§ WHAT TO PRODUCE
When you reach the line containing "environment. This is" in the records below, start copying exactly, and stop once you have copied the line containing "in Sydney, Australia, April".

== == ==

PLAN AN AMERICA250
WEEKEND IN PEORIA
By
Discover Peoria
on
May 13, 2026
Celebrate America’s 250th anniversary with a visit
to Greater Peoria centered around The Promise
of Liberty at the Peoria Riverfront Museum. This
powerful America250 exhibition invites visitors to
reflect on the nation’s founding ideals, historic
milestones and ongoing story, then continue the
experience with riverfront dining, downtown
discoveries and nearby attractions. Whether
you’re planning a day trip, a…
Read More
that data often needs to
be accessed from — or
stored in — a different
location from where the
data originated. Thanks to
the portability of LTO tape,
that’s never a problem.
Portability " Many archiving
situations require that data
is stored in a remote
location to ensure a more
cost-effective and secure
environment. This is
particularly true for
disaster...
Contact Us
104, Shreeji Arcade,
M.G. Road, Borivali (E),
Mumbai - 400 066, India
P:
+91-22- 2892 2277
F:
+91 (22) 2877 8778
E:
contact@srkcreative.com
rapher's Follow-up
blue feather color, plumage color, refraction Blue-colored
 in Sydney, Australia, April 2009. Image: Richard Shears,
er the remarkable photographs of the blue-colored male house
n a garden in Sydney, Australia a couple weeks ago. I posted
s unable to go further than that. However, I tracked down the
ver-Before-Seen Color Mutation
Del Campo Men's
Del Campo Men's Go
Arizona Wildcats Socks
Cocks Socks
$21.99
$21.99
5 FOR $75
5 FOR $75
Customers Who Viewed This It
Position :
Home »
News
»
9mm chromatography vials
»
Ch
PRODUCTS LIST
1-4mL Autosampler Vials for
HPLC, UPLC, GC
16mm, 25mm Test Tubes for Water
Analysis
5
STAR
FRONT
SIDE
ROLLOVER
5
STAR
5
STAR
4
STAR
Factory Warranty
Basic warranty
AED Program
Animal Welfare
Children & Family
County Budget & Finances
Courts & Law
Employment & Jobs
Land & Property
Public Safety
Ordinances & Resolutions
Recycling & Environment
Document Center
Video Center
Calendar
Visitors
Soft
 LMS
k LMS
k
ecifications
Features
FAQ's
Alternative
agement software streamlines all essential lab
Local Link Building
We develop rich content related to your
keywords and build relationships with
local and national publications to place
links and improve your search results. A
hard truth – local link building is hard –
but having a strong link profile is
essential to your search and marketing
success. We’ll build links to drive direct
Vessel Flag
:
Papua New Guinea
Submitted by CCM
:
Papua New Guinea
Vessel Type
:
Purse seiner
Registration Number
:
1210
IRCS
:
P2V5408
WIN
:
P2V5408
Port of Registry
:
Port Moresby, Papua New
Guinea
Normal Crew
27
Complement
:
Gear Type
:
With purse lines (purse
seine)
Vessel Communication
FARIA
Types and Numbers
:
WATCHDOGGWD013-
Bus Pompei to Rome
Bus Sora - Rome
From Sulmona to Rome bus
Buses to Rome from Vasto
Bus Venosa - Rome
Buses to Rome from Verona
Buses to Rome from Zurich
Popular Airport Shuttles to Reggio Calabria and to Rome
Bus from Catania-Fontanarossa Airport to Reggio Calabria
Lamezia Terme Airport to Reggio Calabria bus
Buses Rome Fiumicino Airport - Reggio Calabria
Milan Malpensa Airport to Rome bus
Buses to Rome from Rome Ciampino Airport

== == ==

§ ANSWER SPACE
environment. This is
particularly true for
disaster...
Contact Us
104, Shreeji Arcade,
M.G. Road, Borivali (E),
Mumbai - 400 066, India
P:
+91-22- 2892 2277
F:
+91 (22) 2877 8778
E:
contact@srkcreative.com
rapher's Follow-up
blue feather color, plumage color, refraction Blue-colored
 in Sydney, Australia, April 2009. Image: Richard Shears,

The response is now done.